Wednesday, September 18, 2019

The funniest obit you will read today

Via Twitter, a very funny obituary:
Joe Heller made his last undignified and largely irreverent gesture on September 8, 2019, signing off on a life, in his words, "generally well-lived and with few regrets." When the doctors confronted his daughters with the news last week that "your father is a very sick man," in unison they replied, "you have no idea." 
I noticed this interesting line:
Joe was a self-taught chemist and worked at Cheeseborough-Ponds* where he developed one of their first cosmetics' lines.
I imagine that the number of employed 'self-taught chemists' has fallen quite a bit over the years in the United States. It would be interesting to know the number of production operators and technicians that have moved into research, formulation and testing laboratories in the American chemical manufacturing industry, and what the overall trend has been. Having worked with a couple of these folks, I value their experience, but I suspect their numbers are few and far between these days.
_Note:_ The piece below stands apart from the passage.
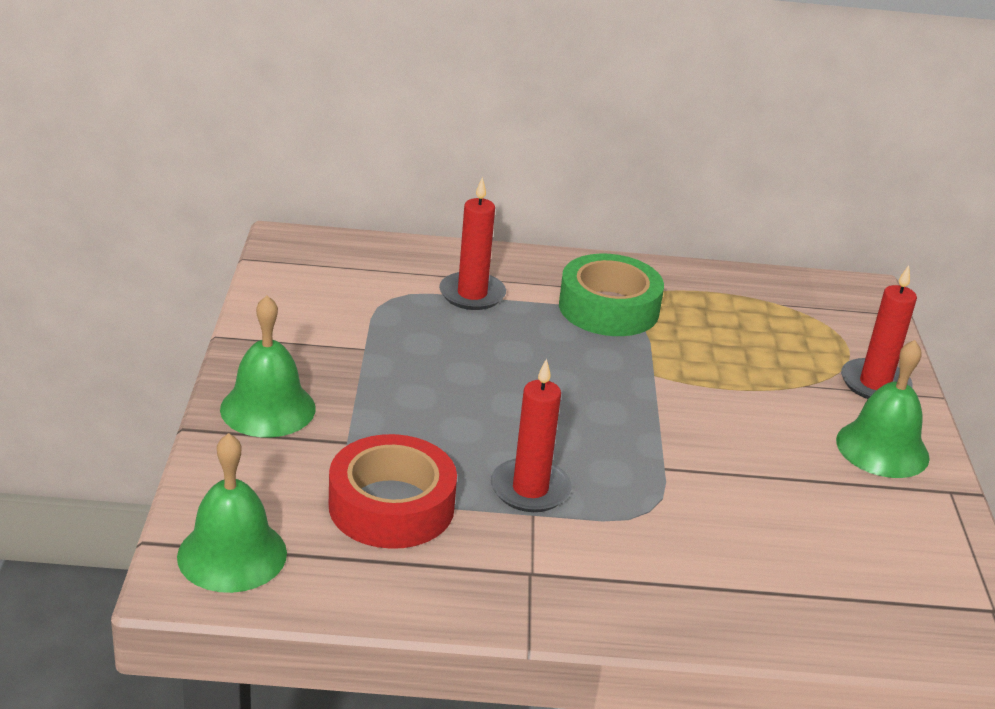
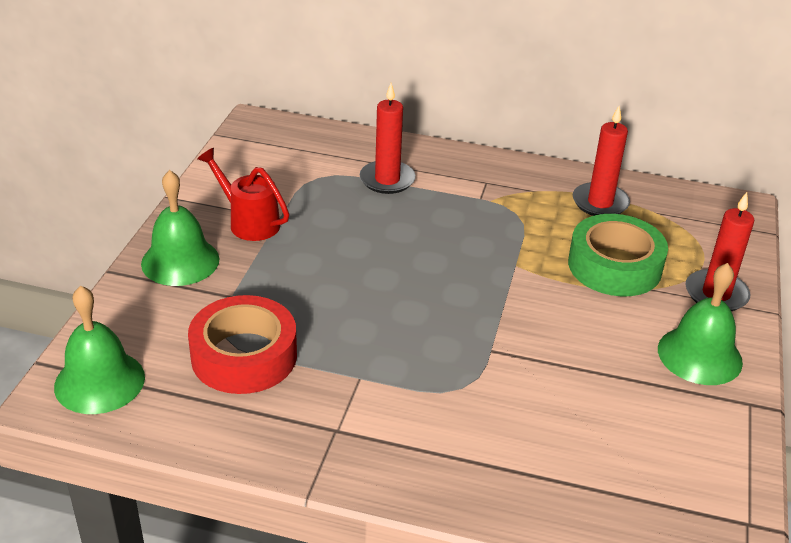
camera: 15 degrees right, 5 degrees up
(330, 356) = (249, 222): none -> red watering can
(530, 489) = (366, 355): red candle -> red candle (600, 203)
(608, 308) = (499, 202): green tape -> green tape (614, 266)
Rest in peace, Mr. Heller. (If you haven't had a chance, read the obituary - it's genuinely funny and warm-hearted in a way that I aspire my own obituary (and life) to achieve.)

*context here


  1. What put an end to self-taught chemists was the glut of chemistry grads. Lab technician jobs that used to be a reward for a good plant employee are now filled with new B.S. grads, who used get hired in at the scientist level. A job that used to be interesting and challenging for someone without a chemistry background is now mind-numbing boredom for someone with a B.S. At my last job, we used to fill QC tech jobs with promoted plant employees, and when my grandboss insisted we hire someone with a chemistry degree, the guy was bored out of his skull and quit in about four months.
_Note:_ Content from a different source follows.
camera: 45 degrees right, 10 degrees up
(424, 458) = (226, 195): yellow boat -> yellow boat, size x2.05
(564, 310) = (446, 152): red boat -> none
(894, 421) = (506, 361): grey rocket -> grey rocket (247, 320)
    When I worked for an old-school big chemical company, I worked with some people who had taken interesting paths to scientist jobs. I knew someone who started as a security guard at a plant, someone who started as a secretary, and someone who started as a mechanic in an engine lab that tested oil additives - all of these people were promoted to technician and then full scientist with just high school diplomas. One of my early bosses went from technician to scientist to senior scientist (4-year degree, but not in chemistry).